Stock Market Forecast for 2013
by Matthew Carr, Investment U Research
Thursday, January 17, 2013: Issue #1950
Can we know where the market is headed before the year even gets underway?
That’s always the question, isn’t it?
At the start of the year, there’re all kinds of predictions about where the market is going to head. All the big, bold predictions come out. And we’ll see articles that discuss indicators like “Where January goes, the market follows…”
But that’s hogwash.
If we look at the S&P 500′s returns going back to 2000, this trend “Where January goes, the market follows…” buckles.
For example, since 2000, January has yielded negative returns for the S&P seven out of 13 years… January is the start of earnings season, and it’s typically volatile because of that.
But during that same span, the S&P itself has had negative full-year returns only four times… Three of those when the month of January ended in the red.
To summarize, looking at the entire month of January is a misdirected indicator for how the market will do the rest of the year.
Finding a More Dependable Indicator
But there’s another January trend indicator that’s a lot more successful. And it looks at a much smaller period of time… just five trading days.
The “first five days of January” indicator was the brainchild of Yale Hirsch back in the early 1970s. It was hailed as an early warning system.

* _Provided data_:
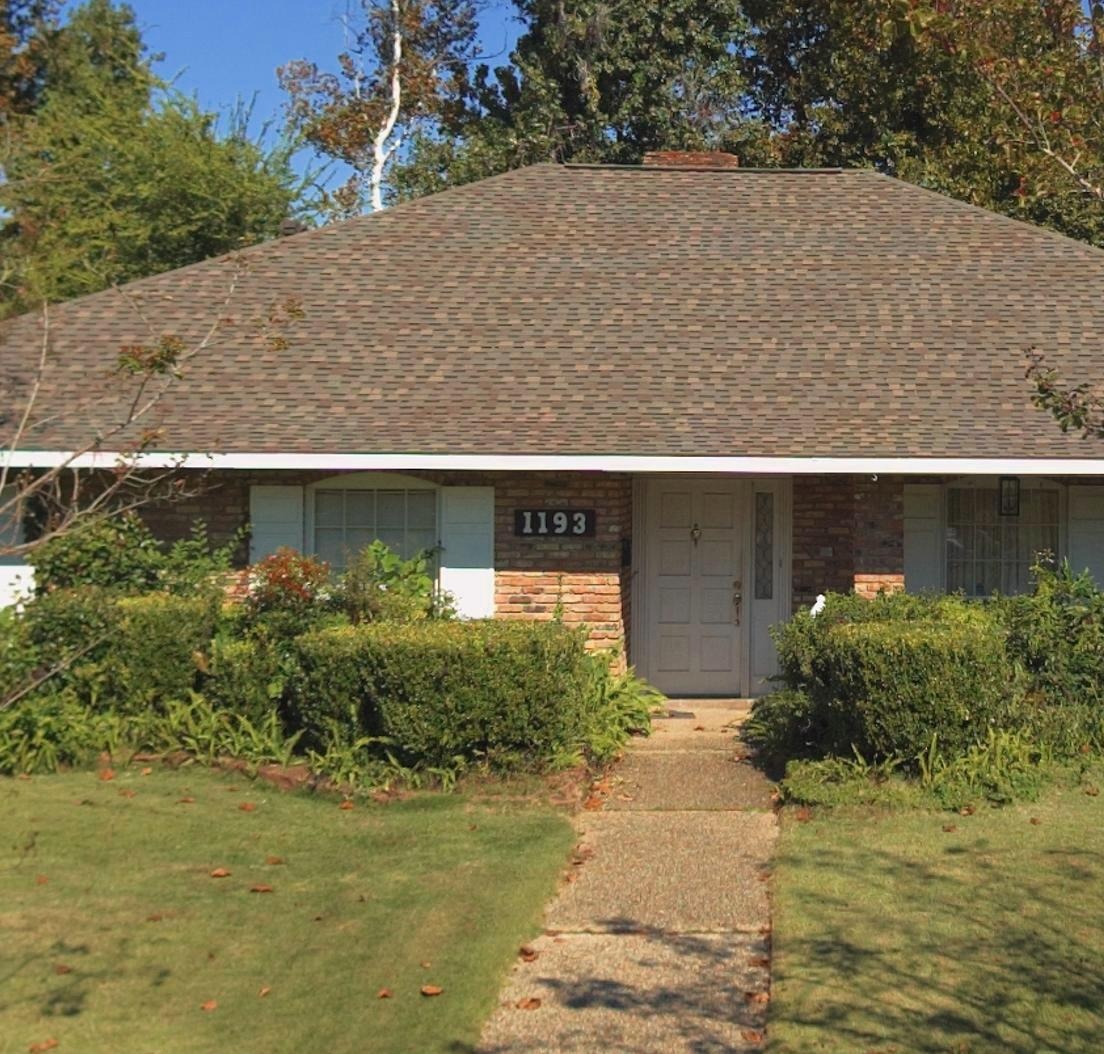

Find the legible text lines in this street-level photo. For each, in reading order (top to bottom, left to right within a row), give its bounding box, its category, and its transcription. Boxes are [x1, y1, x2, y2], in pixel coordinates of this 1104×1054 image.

[519, 510, 588, 536] StreetNumber: 1193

* _Exercise task_:
Repeat the passage in the 2013 stock market forecast word for word, starting with "At the start" and going on through "of the year.".

* _Exercise response_:
At the start of the year, there’re all kinds of predictions about where the market is going to head. All the big, bold predictions come out. And we’ll see articles that discuss indicators like “Where January goes, the market follows…”
But that’s hogwash.
If we look at the S&P 500′s returns going back to 2000, this trend “Where January goes, the market follows…” buckles.
For example, since 2000, January has yielded negative returns for the S&P seven out of 13 years… January is the start of earnings season, and it’s typically volatile because of that.
But during that same span, the S&P itself has had negative full-year returns only four times… Three of those when the month of January ended in the red.
To summarize, looking at the entire month of January is a misdirected indicator for how the market will do the rest of the year.